[PATCH 0/2] lib: sbi: Prevent system hang when bringing up secondary harts

Sun Feb 19 14:20:29 PST 2023

The boot hart can race with the secondary harts when it tries to bring them
up at startup time. This results in occasional system hangs at boot, which
can be reproduced in QEMU with a Linux guest, even with '-machine virt'.

When the Linux kernel needs to bring up the non-boot harts, the boot hart
enters opensbi via a ecall and eventually gets to sbi_hsm_hart_start().
Other (secondary) harts are spinning in the while loop in
sbi_hsm_hart_wait() at that moment:

	/* Wait for state transition requested by sbi_hsm_hart_start() */
	while (atomic_read(&hdata->state) != SBI_HSM_STATE_START_PENDING) {
		wfi();
	};

If I understand it correctly, the idea is that sbi_hsm_hart_start() should
first set the secondary hart's state to SBI_HSM_STATE_START_PENDING
atomically and check the previous value of the state. This makes sure no
other hart would try to modify the secondary hart's scratch area in the
meantime.

> **Instruction A**: In the records, take the part that opens with the line containing "table_cell [699, 551, 741, 591]" and closes with the line containing "picture [1026, 118, 1119, 207]". Give only those lines again, switching "Meilensteine" to "Zwischenziele" and leaving everything else unchanged.

Labeled region entries
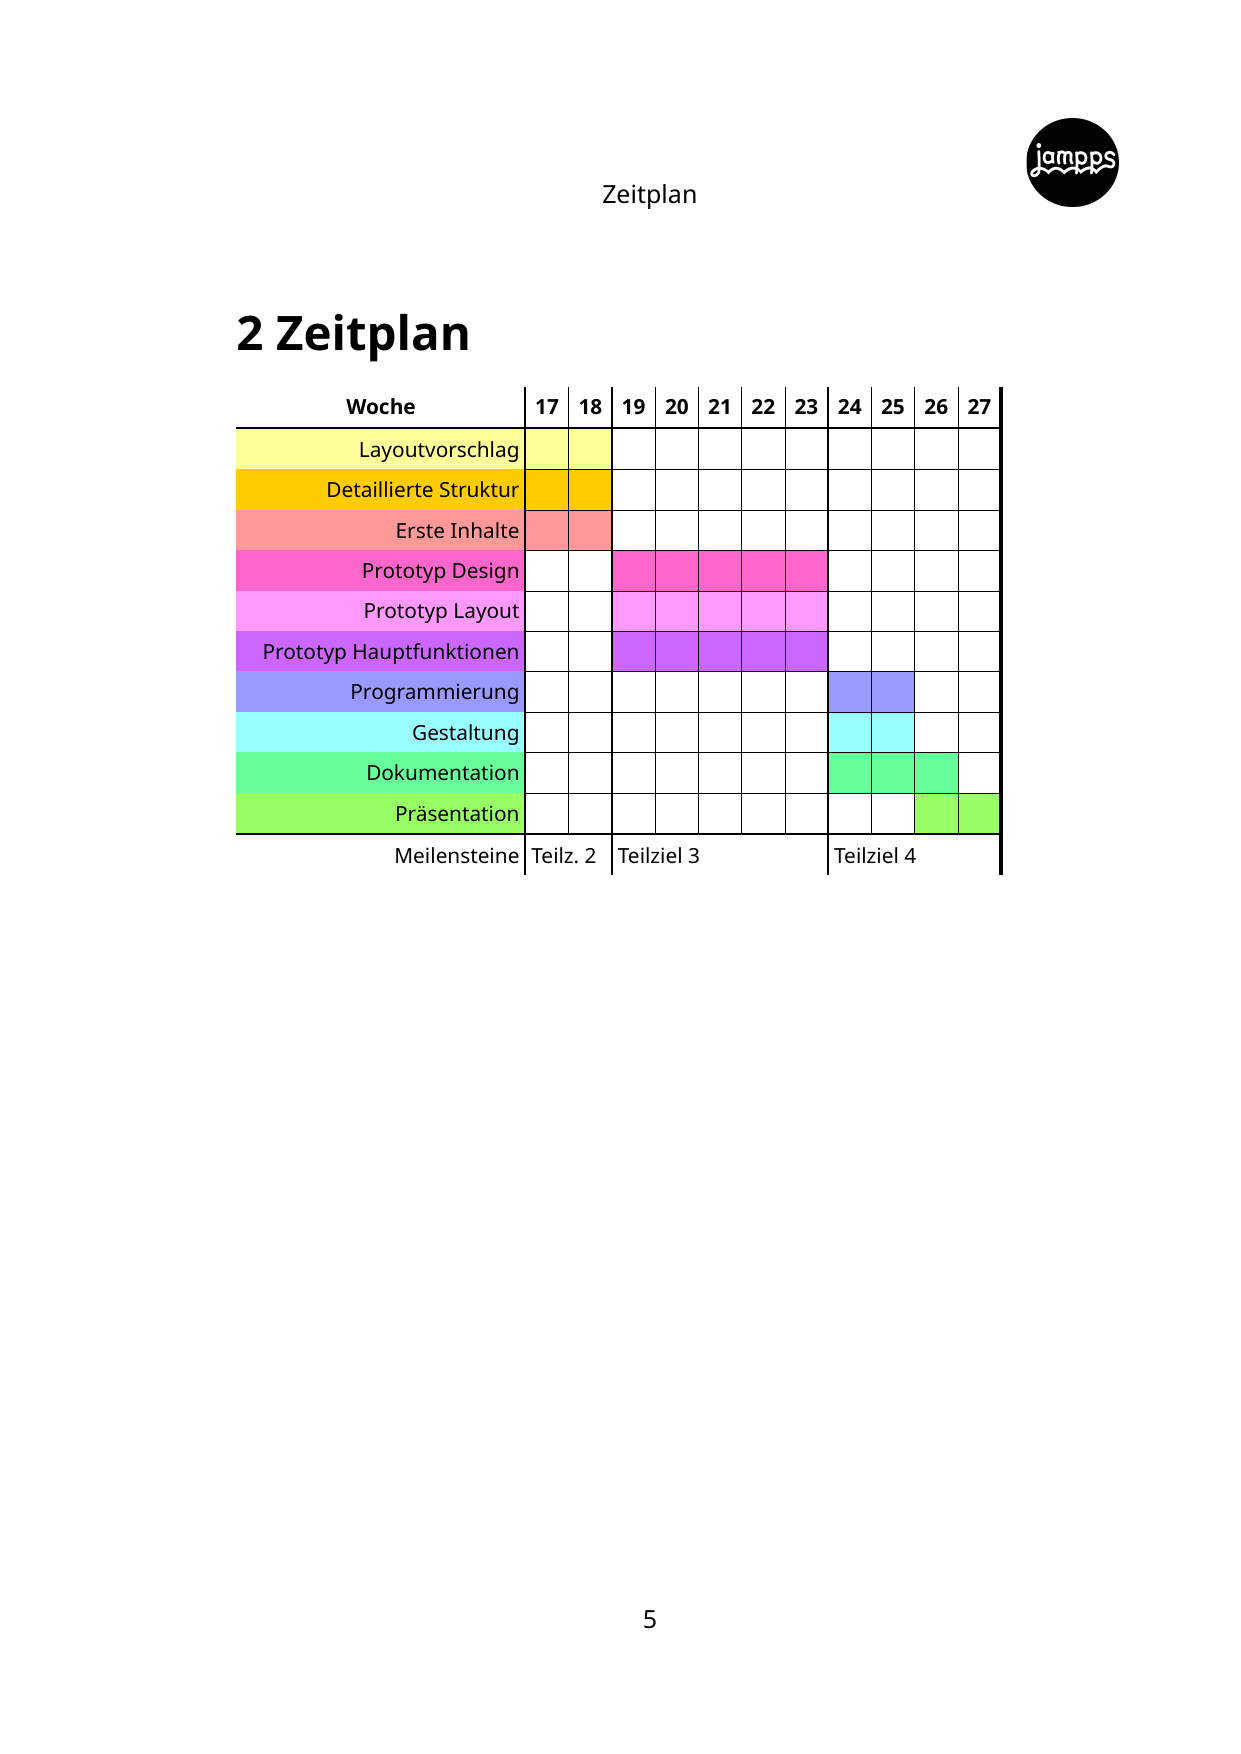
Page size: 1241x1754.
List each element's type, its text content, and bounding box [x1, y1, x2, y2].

table_cell [699, 551, 741, 591]
table_header 18 [569, 387, 611, 427]
table_cell [569, 551, 611, 591]
table_cell [786, 672, 827, 712]
table_cell [742, 511, 785, 550]
table_header 26 [915, 387, 958, 427]
table_cell Meilensteine [236, 835, 524, 875]
table_cell [829, 429, 871, 469]
table_header 19 [613, 387, 655, 427]
table_cell [829, 511, 871, 550]
table_cell [915, 429, 958, 469]
table_header 25 [872, 387, 914, 427]
table_cell [872, 713, 914, 752]
table_cell [872, 632, 914, 671]
table_cell [699, 429, 741, 469]
table_cell Dokumentation [236, 752, 524, 793]
picture [1026, 118, 1119, 207]
table_cell Präsentation [236, 793, 524, 833]
table_cell [569, 470, 611, 510]
table_cell [526, 713, 568, 752]
table_cell [656, 713, 698, 752]
table_cell [786, 470, 827, 510]
table_cell [872, 470, 914, 510]
table_header 20 [656, 387, 698, 427]
table_cell [915, 753, 958, 793]
table_cell [829, 713, 871, 752]
table_header 24 [829, 387, 871, 427]
table_cell [915, 794, 958, 833]
table_cell [742, 592, 785, 631]
table_cell [613, 672, 655, 712]
table_cell [569, 672, 611, 712]
table_cell [742, 551, 785, 591]
table_cell [613, 511, 655, 550]
table_cell [915, 672, 958, 712]
table_cell [569, 753, 611, 793]
table_cell [915, 511, 958, 550]
table_cell Detaillierte Struktur [236, 469, 524, 510]
table_cell [656, 672, 698, 712]
table_cell [569, 429, 611, 469]
table_cell [526, 794, 568, 833]
table_cell Teilziel 4 [829, 835, 999, 875]
table_header 17 [526, 387, 568, 427]
table_cell [786, 429, 827, 469]
table_cell [915, 470, 958, 510]
table_cell [656, 632, 698, 671]
table_cell [742, 429, 785, 469]
table_cell [526, 592, 568, 631]
table_cell [656, 794, 698, 833]
table_cell [786, 551, 827, 591]
table_cell [699, 511, 741, 550]
table_cell [786, 794, 827, 833]
table_cell [613, 470, 655, 510]
table_cell [915, 713, 958, 752]
table_cell [959, 632, 999, 671]
table_cell [829, 753, 871, 793]
table_cell Prototyp Design [236, 550, 524, 591]
table_cell [569, 794, 611, 833]
table_cell [613, 592, 655, 631]
table_cell Prototyp Hauptfunktionen [236, 631, 524, 671]
table_header 21 [699, 387, 741, 427]
table_cell [872, 511, 914, 550]
table_cell [613, 713, 655, 752]
table_cell Erste Inhalte [236, 510, 524, 550]
table_cell [872, 592, 914, 631]
table_cell [786, 632, 827, 671]
table_cell [742, 753, 785, 793]
table_cell [829, 672, 871, 712]
table_cell [959, 753, 999, 793]
table_header Woche [236, 387, 524, 427]
table_cell [613, 551, 655, 591]
table_cell [656, 551, 698, 591]
table_cell [959, 794, 999, 833]
table_cell [526, 429, 568, 469]
table_cell [526, 632, 568, 671]
table_header 22 [742, 387, 785, 427]
table_cell [656, 592, 698, 631]
table_cell Gestaltung [236, 712, 524, 752]
table_cell [742, 470, 785, 510]
table_cell [742, 672, 785, 712]
table_cell [872, 794, 914, 833]
subtitle Zeitplan [236, 300, 1004, 364]
table_cell [742, 632, 785, 671]
table_cell [959, 672, 999, 712]
table_cell Teilz. 2 [526, 835, 611, 875]
table_cell [526, 511, 568, 550]
table_cell [959, 511, 999, 550]
table_cell [872, 753, 914, 793]
table_cell [872, 429, 914, 469]
table_cell [959, 713, 999, 752]
table_cell [613, 794, 655, 833]
table_cell [569, 592, 611, 631]
table_cell [786, 753, 827, 793]
table_cell [915, 592, 958, 631]
table_cell [526, 753, 568, 793]
table_cell [829, 794, 871, 833]
table_cell [699, 794, 741, 833]
table_cell [915, 632, 958, 671]
table_cell [742, 794, 785, 833]
table_cell [699, 672, 741, 712]
table_cell [699, 713, 741, 752]
table_cell [656, 511, 698, 550]
table_cell [526, 551, 568, 591]
table_cell [699, 470, 741, 510]
table_cell [959, 551, 999, 591]
table_cell [526, 470, 568, 510]
table_cell [786, 511, 827, 550]
table_cell [742, 713, 785, 752]
table_cell [872, 672, 914, 712]
table_cell [569, 511, 611, 550]
table_cell [656, 753, 698, 793]
table_cell Programmierung [236, 671, 524, 712]
table_cell [613, 632, 655, 671]
table_cell [829, 632, 871, 671]
table_cell [786, 713, 827, 752]
table_cell [699, 592, 741, 631]
table_cell Teilziel 3 [613, 835, 827, 875]
table_cell [872, 551, 914, 591]
table_cell [569, 632, 611, 671]
table_cell Layoutvorschlag [236, 429, 524, 469]
table_cell [829, 470, 871, 510]
table_cell Prototyp Layout [236, 591, 524, 631]
table_cell [526, 672, 568, 712]
table_cell [656, 429, 698, 469]
table_cell [699, 632, 741, 671]
table_header 23 [786, 387, 827, 427]
table_cell [959, 429, 999, 469]
table_cell [959, 470, 999, 510]
table_cell [613, 429, 655, 469]
table_cell [829, 551, 871, 591]
table_cell [959, 592, 999, 631]
table_cell [786, 592, 827, 631]
table_cell [829, 592, 871, 631]
table_cell [915, 551, 958, 591]
table_header 27 [959, 387, 999, 427]
table_cell [699, 753, 741, 793]
table_cell [656, 470, 698, 510]
table_cell [613, 753, 655, 793]
table_cell [569, 713, 611, 752]
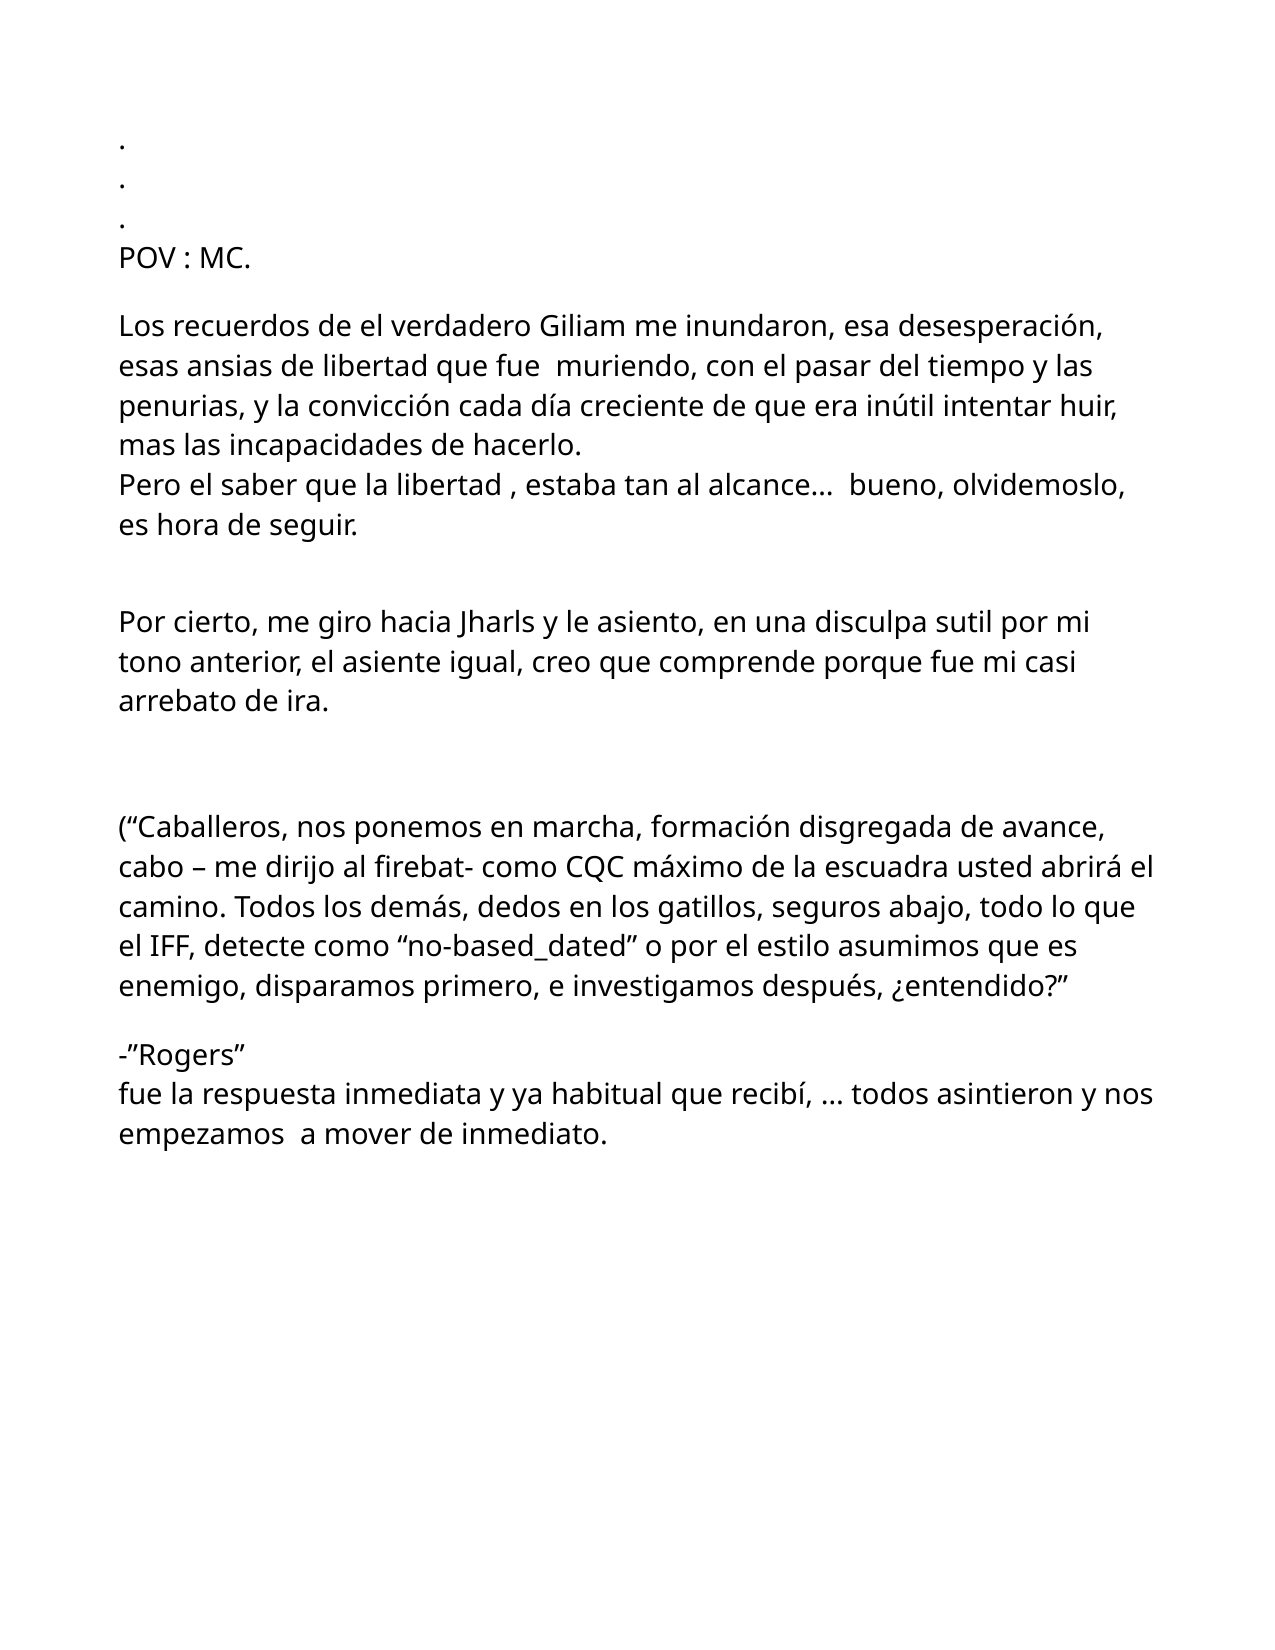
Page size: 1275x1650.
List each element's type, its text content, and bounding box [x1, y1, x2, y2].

> **Instruction B**:
Answer these questions using the patch description:
(i) Which QEMU machine option does it say the hangs can be reproduced with?
(ii) In which function are the secondary harts spinning when the boot hart reaches sbi_hsm_hart_start()?
(iii) To which state should sbi_hsm_hart_start() first set the secondary hart's state?

> **Full answer A**:
table_cell [699, 551, 741, 591]
table_header 18 [569, 387, 611, 427]
table_cell [569, 551, 611, 591]
table_cell [786, 672, 827, 712]
table_cell [742, 511, 785, 550]
table_header 26 [915, 387, 958, 427]
table_cell Zwischenziele [236, 835, 524, 875]
table_cell [829, 429, 871, 469]
table_header 19 [613, 387, 655, 427]
table_cell [829, 511, 871, 550]
table_cell [915, 429, 958, 469]
table_header 25 [872, 387, 914, 427]
table_cell [872, 713, 914, 752]
table_cell [872, 632, 914, 671]
table_cell [699, 429, 741, 469]
table_cell Dokumentation [236, 752, 524, 793]
picture [1026, 118, 1119, 207]

> **Full answer B**:
(i) '-machine virt'
(ii) sbi_hsm_hart_wait()
(iii) SBI_HSM_STATE_START_PENDING